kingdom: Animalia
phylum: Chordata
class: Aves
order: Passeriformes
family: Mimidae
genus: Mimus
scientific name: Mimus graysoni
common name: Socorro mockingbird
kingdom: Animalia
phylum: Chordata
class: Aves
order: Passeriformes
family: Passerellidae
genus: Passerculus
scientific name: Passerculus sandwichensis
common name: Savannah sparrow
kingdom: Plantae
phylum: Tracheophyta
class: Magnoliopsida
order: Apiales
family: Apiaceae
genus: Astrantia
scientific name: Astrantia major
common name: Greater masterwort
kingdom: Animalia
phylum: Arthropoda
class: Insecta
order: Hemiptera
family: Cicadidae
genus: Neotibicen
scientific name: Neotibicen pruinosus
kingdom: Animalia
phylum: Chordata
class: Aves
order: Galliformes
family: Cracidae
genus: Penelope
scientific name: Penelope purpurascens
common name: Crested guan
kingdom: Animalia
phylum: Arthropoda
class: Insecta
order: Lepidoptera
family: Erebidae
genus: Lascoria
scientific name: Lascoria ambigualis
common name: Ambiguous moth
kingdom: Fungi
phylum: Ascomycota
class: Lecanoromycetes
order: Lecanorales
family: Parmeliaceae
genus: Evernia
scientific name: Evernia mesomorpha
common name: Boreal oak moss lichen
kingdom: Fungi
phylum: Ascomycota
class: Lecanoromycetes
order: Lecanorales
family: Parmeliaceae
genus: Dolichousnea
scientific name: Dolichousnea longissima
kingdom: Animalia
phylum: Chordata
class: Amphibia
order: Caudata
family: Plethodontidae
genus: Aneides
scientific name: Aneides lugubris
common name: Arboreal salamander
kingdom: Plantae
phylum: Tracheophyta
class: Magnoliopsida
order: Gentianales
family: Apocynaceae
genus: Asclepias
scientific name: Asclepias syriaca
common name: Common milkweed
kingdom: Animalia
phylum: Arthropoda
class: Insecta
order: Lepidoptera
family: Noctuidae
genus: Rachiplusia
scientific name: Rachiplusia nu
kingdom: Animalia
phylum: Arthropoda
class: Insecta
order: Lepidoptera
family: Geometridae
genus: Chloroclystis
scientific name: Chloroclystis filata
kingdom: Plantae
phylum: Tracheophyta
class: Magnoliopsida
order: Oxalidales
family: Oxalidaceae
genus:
------------------------------------------------------------
-- EXERCISE DETAILS --
Convert every line of the listing above into a JSON list of strings, one string per line, with blank lines omitted.

-- RESULT OF THIS EXERCISE --
[
  "kingdom: Animalia",
  "phylum: Chordata",
  "class: Aves",
  "order: Passeriformes",
  "family: Mimidae",
  "genus: Mimus",
  "scientific name: Mimus graysoni",
  "common name: Socorro mockingbird",
  "kingdom: Animalia",
  "phylum: Chordata",
  "class: Aves",
  "order: Passeriformes",
  "family: Passerellidae",
  "genus: Passerculus",
  "scientific name: Passerculus sandwichensis",
  "common name: Savannah sparrow",
  "kingdom: Plantae",
  "phylum: Tracheophyta",
  "class: Magnoliopsida",
  "order: Apiales",
  "family: Apiaceae",
  "genus: Astrantia",
  "scientific name: Astrantia major",
  "common name: Greater masterwort",
  "kingdom: Animalia",
  "phylum: Arthropoda",
  "class: Insecta",
  "order: Hemiptera",
  "family: Cicadidae",
  "genus: Neotibicen",
  "scientific name: Neotibicen pruinosus",
  "kingdom: Animalia",
  "phylum: Chordata",
  "class: Aves",
  "order: Galliformes",
  "family: Cracidae",
  "genus: Penelope",
  "scientific name: Penelope purpurascens",
  "common name: Crested guan",
  "kingdom: Animalia",
  "phylum: Arthropoda",
  "class: Insecta",
  "order: Lepidoptera",
  "family: Erebidae",
  "genus: Lascoria",
  "scientific name: Lascoria ambigualis",
  "common name: Ambiguous moth",
  "kingdom: Fungi",
  "phylum: Ascomycota",
  "class: Lecanoromycetes",
  "order: Lecanorales",
  "family: Parmeliaceae",
  "genus: Evernia",
  "scientific name: Evernia mesomorpha",
  "common name: Boreal oak moss lichen",
  "kingdom: Fungi",
  "phylum: Ascomycota",
  "class: Lecanoromycetes",
  "order: Lecanorales",
  "family: Parmeliaceae",
  "genus: Dolichousnea",
  "scientific name: Dolichousnea longissima",
  "kingdom: Animalia",
  "phylum: Chordata",
  "class: Amphibia",
  "order: Caudata",
  "family: Plethodontidae",
  "genus: Aneides",
  "scientific name: Aneides lugubris",
  "common name: Arboreal salamander",
  "kingdom: Plantae",
  "phylum: Tracheophyta",
  "class: Magnoliopsida",
  "order: Gentianales",
  "family: Apocynaceae",
  "genus: Asclepias",
  "scientific name: Asclepias syriaca",
  "common name: Common milkweed",
  "kingdom: Animalia",
  "phylum: Arthropoda",
  "class: Insecta",
  "order: Lepidoptera",
  "family: Noctuidae",
  "genus: Rachiplusia",
  "scientific name: Rachiplusia nu",
  "kingdom: Animalia",
  "phylum: Arthropoda",
  "class: Insecta",
  "order: Lepidoptera",
  "family: Geometridae",
  "genus: Chloroclystis",
  "scientific name: Chloroclystis filata",
  "kingdom: Plantae",
  "phylum: Tracheophyta",
  "class: Magnoliopsida",
  "order: Oxalidales",
  "family: Oxalidaceae",
  "genus:"
]